3. Imports as a capability map

The import table is the cheapest behavioural summary you will ever get. VirtualAlloc + WriteProcessMemory + CreateRemoteThread reads as injection; CryptEncrypt next to file-enumeration APIs reads as ransomware; almost no imports at all reads as a loader that resolves everything at runtime. Write the hypothesis down before disassembly — the point of the deep pass is to falsify it.

4. Entropy tells you where to look

Per-section entropy separates packed from plain in seconds. High-entropy .rsrc or overlay data is where payloads hide; a high-entropy .text means the real program only exists at runtime, and static analysis should shift to the unpacking stub instead of the noise.
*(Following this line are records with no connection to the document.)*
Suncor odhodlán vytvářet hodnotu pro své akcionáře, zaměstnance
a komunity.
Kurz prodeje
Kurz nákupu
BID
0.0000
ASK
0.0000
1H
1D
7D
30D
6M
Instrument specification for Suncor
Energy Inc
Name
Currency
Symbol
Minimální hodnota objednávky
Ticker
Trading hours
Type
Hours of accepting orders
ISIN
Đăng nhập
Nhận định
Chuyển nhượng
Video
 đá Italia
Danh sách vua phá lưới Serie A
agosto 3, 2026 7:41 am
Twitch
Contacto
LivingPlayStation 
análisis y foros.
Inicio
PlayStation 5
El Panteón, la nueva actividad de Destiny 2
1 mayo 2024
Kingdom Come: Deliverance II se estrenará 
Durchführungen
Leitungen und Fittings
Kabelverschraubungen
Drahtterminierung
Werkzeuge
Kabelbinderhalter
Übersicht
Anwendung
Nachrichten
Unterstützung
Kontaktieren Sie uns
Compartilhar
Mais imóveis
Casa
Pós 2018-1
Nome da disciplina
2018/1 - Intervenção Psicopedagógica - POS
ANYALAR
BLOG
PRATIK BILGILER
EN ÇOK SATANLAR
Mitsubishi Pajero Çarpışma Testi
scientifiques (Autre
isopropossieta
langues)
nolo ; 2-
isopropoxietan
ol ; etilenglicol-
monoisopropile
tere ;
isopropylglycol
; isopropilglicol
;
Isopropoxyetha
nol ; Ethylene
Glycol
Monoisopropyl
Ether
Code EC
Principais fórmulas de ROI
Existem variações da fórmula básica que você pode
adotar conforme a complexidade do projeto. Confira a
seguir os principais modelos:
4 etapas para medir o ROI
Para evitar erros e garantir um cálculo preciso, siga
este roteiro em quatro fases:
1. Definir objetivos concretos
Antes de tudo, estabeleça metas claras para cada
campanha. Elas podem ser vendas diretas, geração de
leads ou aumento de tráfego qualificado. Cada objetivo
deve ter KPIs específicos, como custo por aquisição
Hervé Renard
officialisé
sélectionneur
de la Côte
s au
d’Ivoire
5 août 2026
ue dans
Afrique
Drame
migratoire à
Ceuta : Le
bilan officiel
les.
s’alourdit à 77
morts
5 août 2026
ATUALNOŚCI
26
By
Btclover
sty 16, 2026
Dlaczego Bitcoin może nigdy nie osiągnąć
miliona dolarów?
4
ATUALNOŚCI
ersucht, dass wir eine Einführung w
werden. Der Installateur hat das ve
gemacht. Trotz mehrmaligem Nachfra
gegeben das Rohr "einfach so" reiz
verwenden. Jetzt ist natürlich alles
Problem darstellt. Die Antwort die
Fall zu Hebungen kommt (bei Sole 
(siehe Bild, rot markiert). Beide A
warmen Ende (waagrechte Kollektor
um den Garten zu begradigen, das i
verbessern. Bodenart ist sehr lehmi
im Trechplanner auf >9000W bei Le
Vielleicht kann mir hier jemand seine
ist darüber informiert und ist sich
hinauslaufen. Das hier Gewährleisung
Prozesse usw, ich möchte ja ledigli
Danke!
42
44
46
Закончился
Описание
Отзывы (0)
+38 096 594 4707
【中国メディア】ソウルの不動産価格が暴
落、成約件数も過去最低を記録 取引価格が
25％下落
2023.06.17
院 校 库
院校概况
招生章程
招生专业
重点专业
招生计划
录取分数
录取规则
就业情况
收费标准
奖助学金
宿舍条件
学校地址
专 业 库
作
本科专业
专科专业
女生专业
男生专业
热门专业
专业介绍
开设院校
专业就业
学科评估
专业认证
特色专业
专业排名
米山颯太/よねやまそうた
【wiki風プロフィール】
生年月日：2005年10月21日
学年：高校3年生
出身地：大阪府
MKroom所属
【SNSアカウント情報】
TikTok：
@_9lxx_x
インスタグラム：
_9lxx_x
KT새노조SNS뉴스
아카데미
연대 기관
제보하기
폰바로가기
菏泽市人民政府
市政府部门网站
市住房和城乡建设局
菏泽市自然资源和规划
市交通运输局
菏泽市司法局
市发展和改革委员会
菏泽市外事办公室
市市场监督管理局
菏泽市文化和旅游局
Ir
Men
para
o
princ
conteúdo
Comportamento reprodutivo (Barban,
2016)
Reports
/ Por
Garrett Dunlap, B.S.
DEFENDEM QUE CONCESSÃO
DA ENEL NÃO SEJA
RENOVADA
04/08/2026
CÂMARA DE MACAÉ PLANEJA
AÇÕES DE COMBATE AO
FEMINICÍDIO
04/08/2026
5. Only now, the disassembler

With a hypothesis, Ghidra time is targeted instead of exploratory: entry point, the functions referencing the interesting strings and imports, cross-references outward. I annotate as I go and stop when the hypothesis is confirmed or broken — the goal of a first pass is a decision (escalate, archive, or detonate in the lab), not a complete reconstruction.

The meta-lesson

The routine matters more than the tools. Every step produces an artefact — hashes, identity, string classes, capability map, entropy profile — and the artefacts compose into a triage report that someone else can review. That reviewability is what separates analysis from vibes, and it is exactly the part worth automating. Automating it is an ongoing project of mine — the Binary Triage Toolkit — and this checklist is its specification.